> _PASSAGE TO READ_
= Mam'zelle Angot =

One-act ballet in three scenes

Mam'zelle Angot is a one-act ballet in three scenes. The choreography and libretto are by Léonide Massine; the music is by Charles Lecocq. The plot is broadly based on Lecocq's 1872 opéra bouffe, La Fille de Madame Angot.

==Background==
Massine had previously created ballets to scores specially arranged from works by Scarlatti (The Good-Humoured Ladies, 1917), Rossini (La Boutique fantasque, 1919), Johann Strauss (Le Beau Danube, 1933) and Offenbach (Gaîté parisienne, 1938). They were arranged and orchestrated by, respectively, Vincenzo Tommasini, Ottorino Respighi, Roger Désormière and Manuel Rosenthal. Massine's innovation of creating ballets to scores arranged from the music of a single composer was followed by other choreographers including George Balanchine, Frederick Ashton and John Cranko. (Note: Ballets to scores arranged from the works of a single composer were created by Balanchine (The Gods Go a'Begging, 1928, with music by Handel arranged by Sir Thomas Beecham), Ashton (The Wise Virgins, 1940, with Bach's music arranged by William Walton); and Cranko (Pineapple Poll, 1951 and The Lady and the Fool, 1954, with music by Sullivan and Verdi respectively, arranged by Charles Mackerras).) Mam'zelle Angot was Massine's final work in this genre.

==History==
Massine's first version of the ballet was produced by Ballet Theatre under the title Mademoiselle Angot, at the Metropolitan Opera House, New York, with Nora Kaye in the title role, Massine as the barber, Rosella Hightower as the aristocrat and André Eglevsky as the caricaturist. The music was arranged by Efrem Kurtz and orchestrated by Richard Mohaupt and Gordon Jones.

Massine revived the work for Sadler's Wells Ballet during a visit to London in 1947 (when he also staged and danced in Le Tricorne and La Boutique fantasque), with the title Mam'zelle Angot and a new score, taken mainly from La Fille de Madame Angot, (Note: Jacob imported the melody of Gabrielle's waltz-song "O Paris, gai sejour de plaisir" from Les cent vierges and "Les Portugais sont toujours gais" from Le jour et la nuit.) arranged by Gordon Jacob, designs by André Derain, and a cast that included Margot Fonteyn as Mam'zelle Angot, Alexander Grant as the barber, Moira Shearer as the aristocrat, and Michael Somes as the caricaturist. Australian Ballet took this version into its repertoire in 1971.

> _PROVIDED DATA_
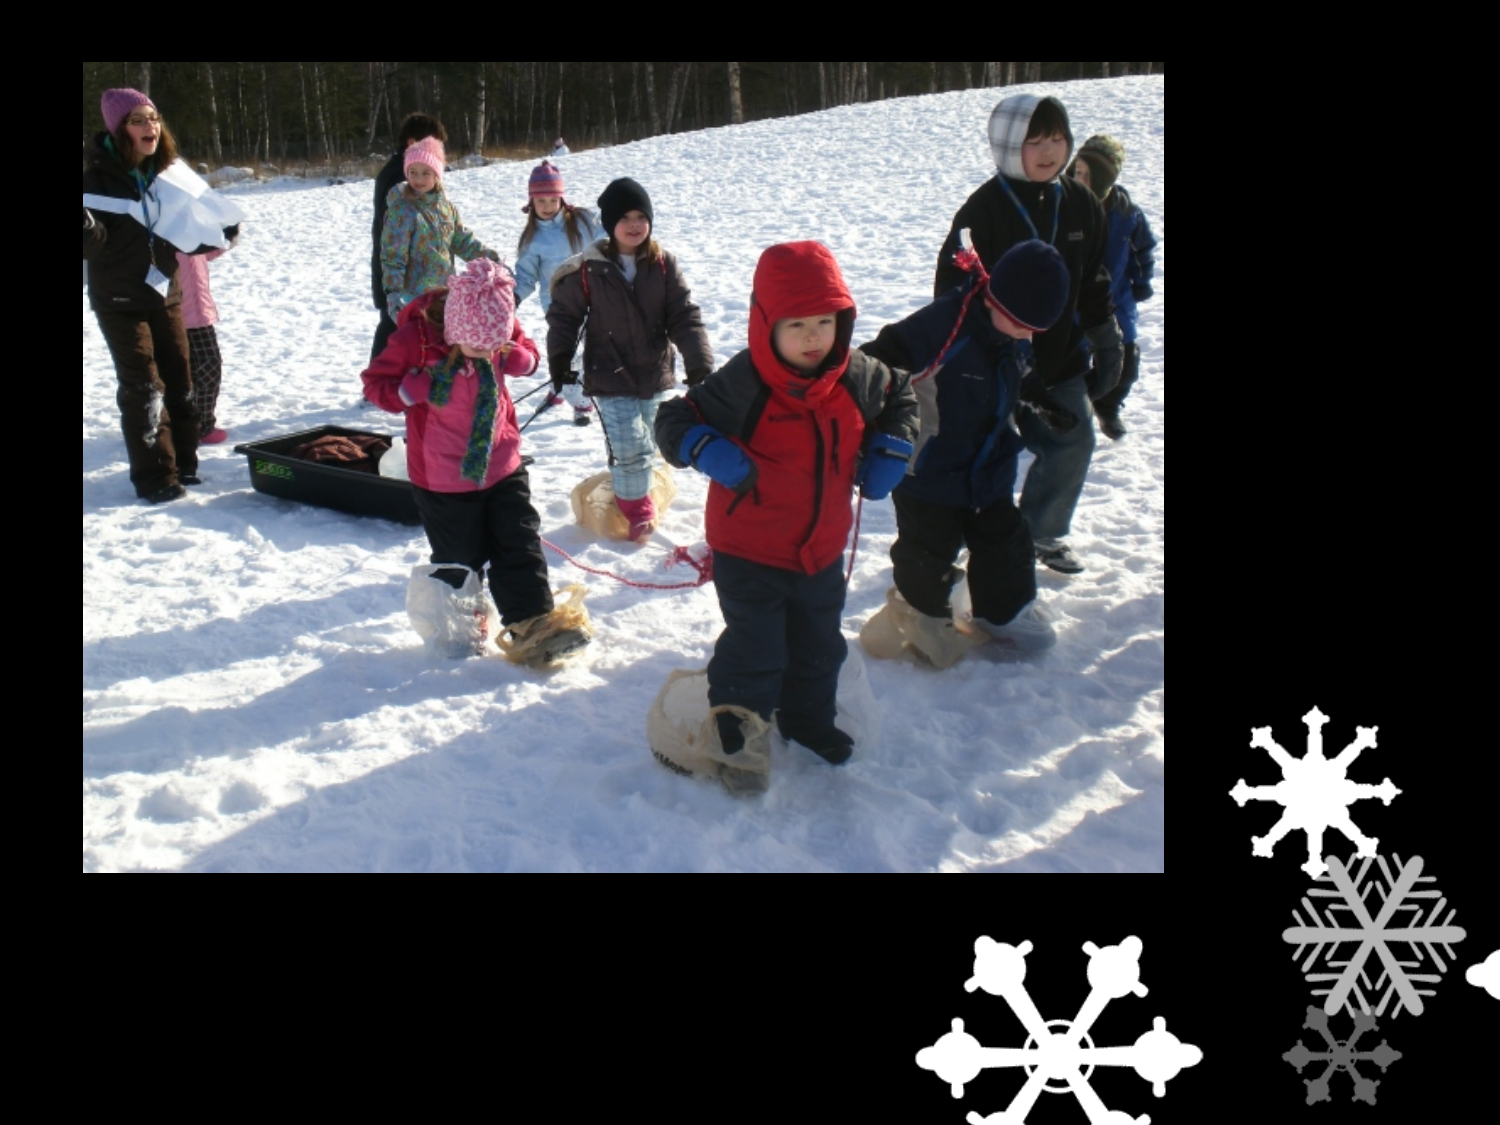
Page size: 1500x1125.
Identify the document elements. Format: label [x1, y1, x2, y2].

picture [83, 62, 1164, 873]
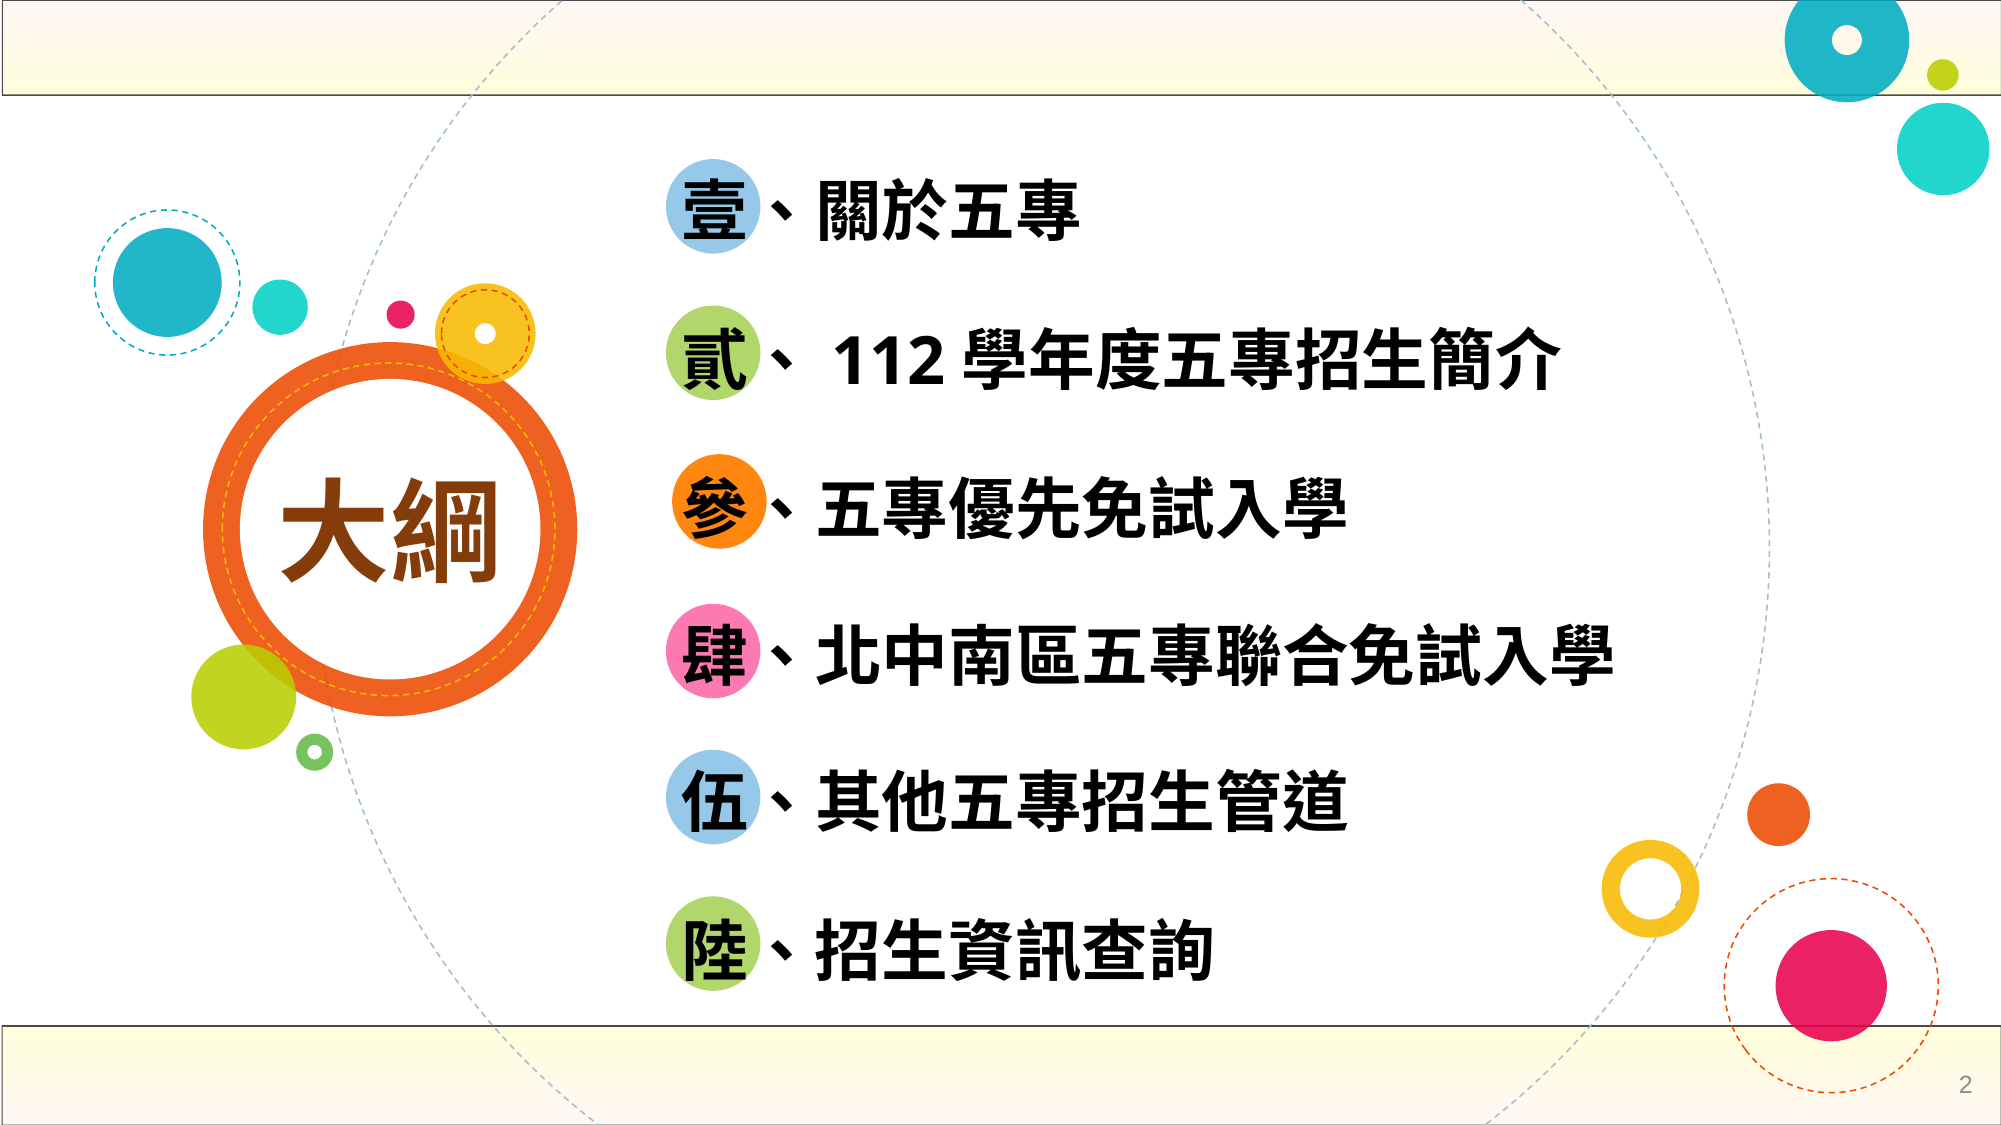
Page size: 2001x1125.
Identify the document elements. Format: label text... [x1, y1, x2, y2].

> _SHORT TASK_
In the ballet history, who arranged the score for the 1947 Sadler's Wells revival?

> _REPLY TO THE EXERCISE_
Gordon Jacob